Se puso de rodillas y espió entre la pila de lonas. Ahora estaba más claro. A través del camuflaje, pudo ver el cielo de la noche que había palidecido un poco en el este. El amanecer no estaba lejos. La noche había pasado rápidamente, la mañana estaba en camino y faltaban unas pocas horas para que las manecillas del reloj completaran su marcha y pusieran en funcionamiento la conexión eléctrica que confirmaría el destino del Blücher y el destino de todos los que estaban a bordo.
Debía moverse. Se incorporó despacio y se quedó inmóvil. Los guardias estaban alerta. Estaban tiesos con sus rifles inclinados y ante la luz se erguía una figura alta vestida de blanco.
No había equivocación posible. Era el oficial que Sebastian había visto en el depósito. Kyller, le habían llamado teniente Kyller.
Kyller recibió los saludos de los dos guardias y habló con ellos durante un rato. Las voces eran fuertes y confusas. Kyller saludó otra vez y luego se alejó. Bajó por la cubierta en dirección a proa. Su rostro debajo de la visera de la gorra quedaba oculto en la oscuridad. Sebastian se agachó de modo que sólo sus ojos se elevaban sobre la pila de lonas. Observaba al oficial y tenía miedo.
Kyller se detuvo a mitad de camino. Se detuvo a observar la cubierta a sus pies y entonces, con el mismo movimiento, se irguió, buscando con la mano derecha la pistola colocada en su cinturón.
—¡Guardias! —gritó—. ¡Aquí!
En la planchada, las húmedas huellas que Sebastian había dejado tras de sí brillaban a la luz de la linterna. Kyller siguió la dirección que indicaban, encaminándose directamente hacia el lugar donde se ocultaba Sebastian.
Las botas de los dos guardias resonaban pesadamente sobre la cubierta. Habían preparado sus rifles mientras corrían a reunirse con Kyller.

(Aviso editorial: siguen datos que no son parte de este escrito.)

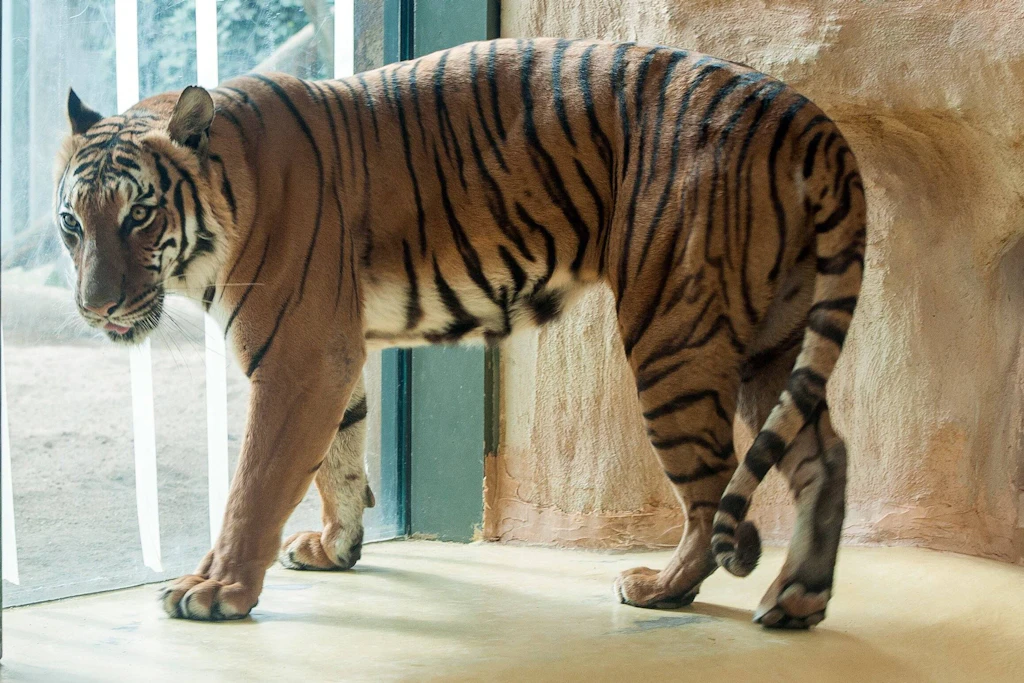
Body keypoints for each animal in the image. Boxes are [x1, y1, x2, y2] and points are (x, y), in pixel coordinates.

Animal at [55, 37, 866, 628]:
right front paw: (336, 548)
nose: (96, 308)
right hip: (774, 336)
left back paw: (664, 586)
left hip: (675, 337)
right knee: (823, 455)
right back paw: (797, 599)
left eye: (138, 215)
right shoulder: (334, 355)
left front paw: (216, 588)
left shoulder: (296, 358)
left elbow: (257, 481)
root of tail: (797, 110)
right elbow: (338, 458)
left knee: (711, 488)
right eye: (72, 223)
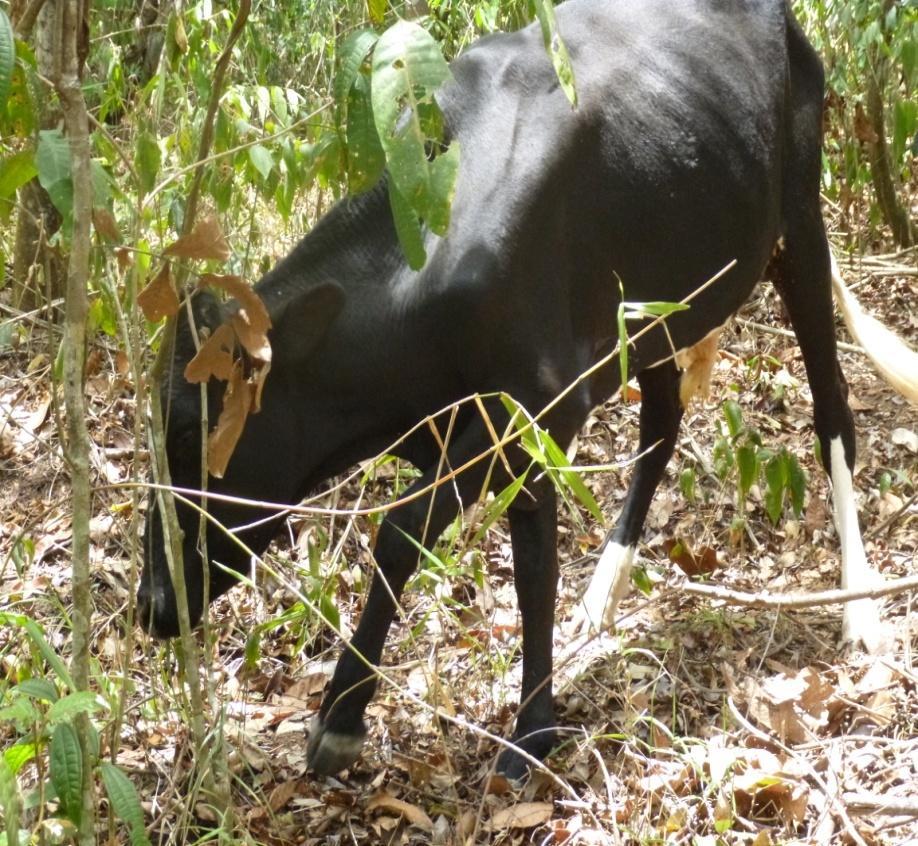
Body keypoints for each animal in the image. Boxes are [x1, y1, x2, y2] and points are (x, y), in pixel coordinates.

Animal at [140, 0, 908, 780]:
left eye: (188, 431)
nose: (151, 605)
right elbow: (498, 546)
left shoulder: (538, 407)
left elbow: (444, 542)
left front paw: (510, 730)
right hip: (652, 313)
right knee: (663, 424)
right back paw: (601, 599)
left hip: (799, 227)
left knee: (832, 410)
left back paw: (860, 608)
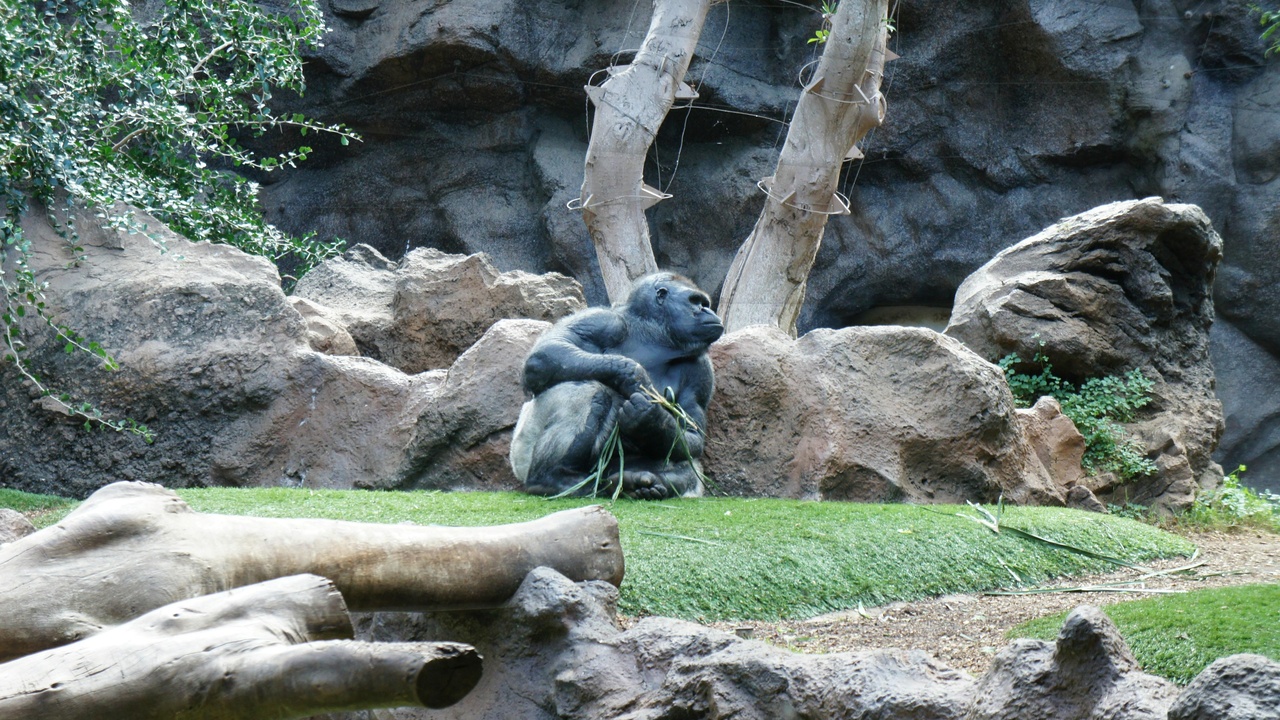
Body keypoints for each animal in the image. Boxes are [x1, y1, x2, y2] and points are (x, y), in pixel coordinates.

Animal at [509, 272, 724, 500]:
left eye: (704, 303)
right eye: (695, 301)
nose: (709, 311)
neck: (654, 335)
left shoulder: (700, 370)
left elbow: (692, 435)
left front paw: (651, 420)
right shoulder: (602, 320)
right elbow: (546, 352)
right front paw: (634, 375)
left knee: (687, 469)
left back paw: (636, 484)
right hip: (521, 454)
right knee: (590, 390)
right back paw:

—Alguien ha subido a bordo. Despliéguense y busquen —les gritó Kyller, mientras se acercaba a Sebastian.
Sebastian estaba aterrorizado. Se puso de pie de un salto y comenzó a correr en dirección a la torre de artillería.
—¡Deténgase! —Kyller se balanceaba sobre la punta de los pies, con las piernas firmes, el hombro derecho impelido hacia adelante y el brazo en la clásica postura del tirador de pistola. El brazo bajó despacio y luego retrocedió con violencia mientras el disparo de la Luger se convertía en una campana de llamaradas amarillas. La bala golpeó contra el blindaje de la torre y luego estalló en un gimiente retroceso.
Sebastian sintió el viento de la bala al pasar sobre su cabeza y apresuró su carrera. La esquina de la torre estaba muy cerca y se escabulló en esa dirección.
Entonces la siguiente bala de Kyller resonó muy fuerte en la noche y simultáneamente golpeó con fuerza bajo el omoplato izquierdo de Sebastian. Lo arrojó hacia adelante, haciéndole perder el equilibrio, y chocó contra la torrecilla, arañando con las manos la pulida superficie de metal sin encontrar apoyo. Su cuerpo se bamboleó contra el costado de la torre, mientras la sangre que salía de la herida hecha por la bala en su pecho se derramaba por la pared de color gris pálido.
Sus piernas flaquearon y resbaló hacia el suelo, despacio, tratando todavía de encontrar apoyo con las manos extendidas, de manera que cuando sus rodillas tocaron la cubierta estaba en la devota actitud de alguien que reza, con la frente pegada contra la torrecilla, de rodillas, con los brazos levantados hacia lo alto.
Luego sus brazos cayeron y se deslizó de costado, desplomándose contra la cubierta.
Kyller se acercó y se detuvo junto a él. Su pistola colgaba de la mano, descuidadamente a un costado.
—¡Oh, Dios! —había auténtico sentimiento en la voz de Kyller—. No es más que uno de los cargadores. ¿Por qué habrá corrido el muy imbécil? No habría disparado si se hubiese detenido.
Sebastian quería preguntarle dónde estaba Rosa, quería explicarle que Rosa era su mujer, que la amaba y que había venido a buscarla.
Concentró su vista en el rostro de Kyller, suspendido sobre él, y evocó su conocimiento del alemán de su época de estudiante, uniendo las frases en su mente.
Pero en cuanto abrió la boca la sangre inundó su garganta y lo ahogó. Tosió, se sofocó y la sangre salió burbujeando a través de sus labios con una espuma rosada.
—¡Disparo en el pulmón! —dijo Kyller y luego dirigiéndose a los guardias que llegaban—: Consigan una camilla. Rápido. Debemos llevarlo a la enfermería.